O'Brien said the emergence of the flashpacker and the explosion of the independent travel market had been the driving forces behind the trend toward more comfortable, higher quality hostels -- which offer good value for the money for those travellers whose budgets have been squeezed by the credit crunch.
The report Youth Travel Matters, produced this year by the United Nations World Travel Organization and the World Youth Student and Educational Travel Confederation, said 50 percent of youth accommodation providers had recently invested in increasing their capacity and improving facilities to cater to flashpackers.
"Our research indicates that hostels are becoming increasingly professional with more customised and private facilities, especially for the expanding flashpacker market," said Peter Anwyl of the confederation's Safe Travel Accommodation for Youth programme.

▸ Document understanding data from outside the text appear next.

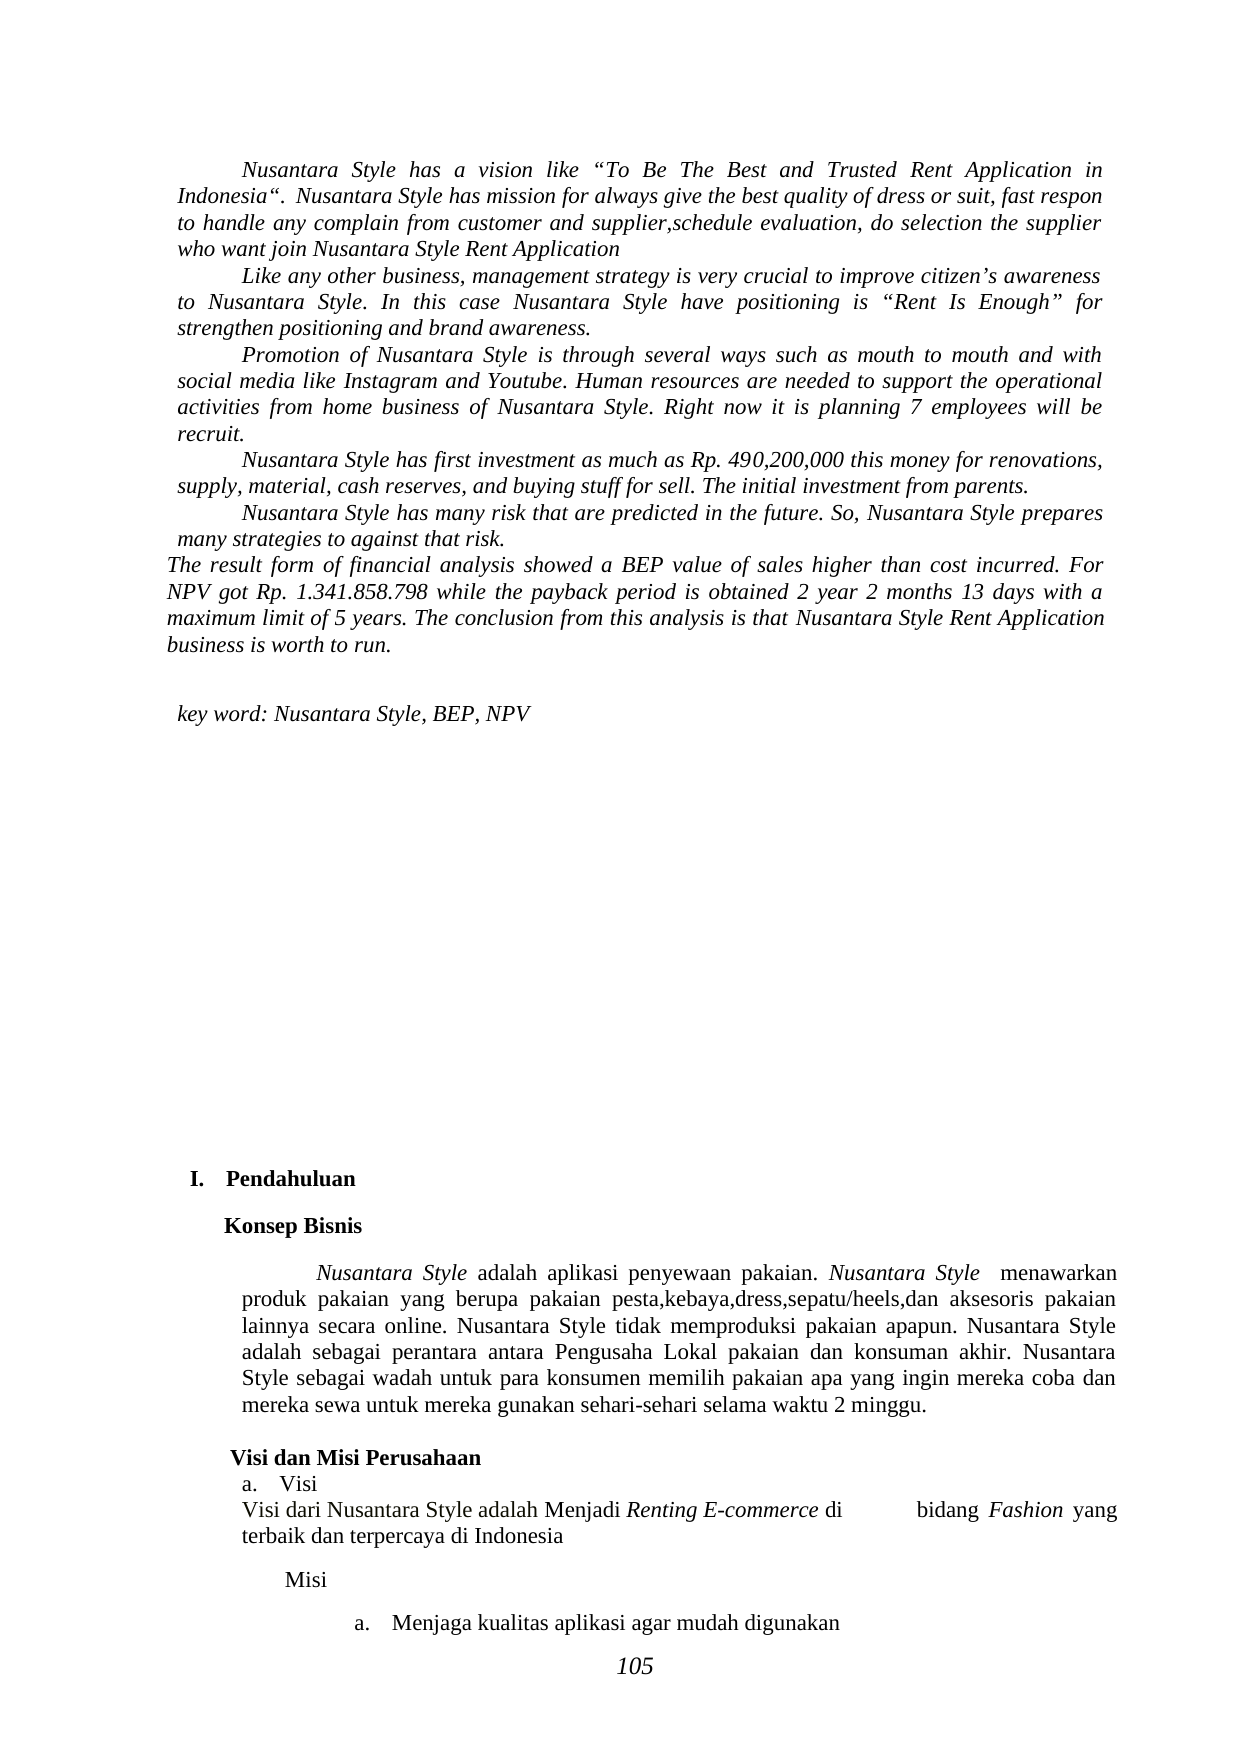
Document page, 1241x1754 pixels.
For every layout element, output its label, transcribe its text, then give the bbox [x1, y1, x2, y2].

text Konsep Bisnis [167, 1212, 1117, 1238]
list Pendahuluan [204, 1165, 1117, 1191]
text Like any other business, management strategy is very crucial to improve citizen’s awareness to Nusantara Style. In this case Nusantara Style have positioning is “Rent Is Enough” for strengthen positioning and brand awareness. [177, 262, 1104, 341]
text Misi [204, 1566, 1117, 1592]
text Visi dan Misi Perusahaan [167, 1443, 1117, 1470]
list Menjaga kualitas aplikasi agar mudah digunakan [354, 1609, 1117, 1635]
picture [612, 1649, 658, 1682]
text Nusantara Style has a vision like “To Be The Best and Trusted Rent Application in Indonesia“. Nusantara Style has mission for always give the best quality of dress or suit, fast respon to handle any complain from customer and supplier,schedule evaluation, do selection the supplier who want join Nusantara Style Rent Application [177, 156, 1105, 262]
text The result form of financial analysis showed a BEP value of sales higher than cost incurred. For NPV got Rp. 1.341.858.798 while the payback period is obtained 2 year 2 months 13 days with a maximum limit of 5 years. The conclusion from this analysis is that Nusantara Style Rent Application business is worth to run. [167, 552, 1105, 657]
list Visi [242, 1470, 1117, 1496]
text Visi dari Nusantara Style adalah Menjadi Renting E-commerce di bidang Fashion yang terbaik dan terpercaya di Indonesia [242, 1496, 1117, 1549]
text Nusantara Style adalah aplikasi penyewaan pakaian. Nusantara Style menawarkan produk pakaian yang berupa pakaian pesta,kebaya,dress,sepatu/heels,dan aksesoris pakaian lainnya secara online. Nusantara Style tidak memproduksi pakaian apapun. Nusantara Style adalah sebagai perantara antara Pengusaha Lokal pakaian dan konsuman akhir. Nusantara Style sebagai wadah untuk para konsumen memilih pakaian apa yang ingin mereka coba dan mereka sewa untuk mereka gunakan sehari-sehari selama waktu 2 minggu. [242, 1259, 1117, 1417]
text key word: Nusantara Style, BEP, NPV [177, 700, 1117, 726]
text Nusantara Style has many risk that are predicted in the future. So, Nusantara Style prepares many strategies to against that risk. [177, 499, 1105, 552]
text Nusantara Style has first investment as much as Rp. 490,200,000 this money for renovations, supply, material, cash reserves, and buying stuff for sell. The initial investment from parents. [177, 446, 1105, 499]
text Promotion of Nusantara Style is through several ways such as mouth to mouth and with social media like Instagram and Youtube. Human resources are needed to support the operational activities from home business of Nusantara Style. Right now it is planning 7 employees will be recruit. [177, 341, 1105, 446]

These better quality hostels make travel all the more attractive for someone like George Shaw, who is probably what the travel industry would term a flashpacker or a career breaker.
The 27-year-old from southern England recently packed in his job at a mobile phone company to take a working holiday in Asia.
He arrived in Hong Kong to meet up with a travelling friend. His next stop is Thailand, and then perhaps in the New Year, he will move to Cambodia or Vietnam.
Like many budget travellers, the financial crisis is of little or no consequence to Shaw and his travel plans.
"Crisis, what crisis?" he asked. "I planned for this a long time. I'm not going to let something like the stock market crashing get in the way. I have a budget, and it should be enough to stay in reasonable accommodation. If it all goes, well, I'll just get a job."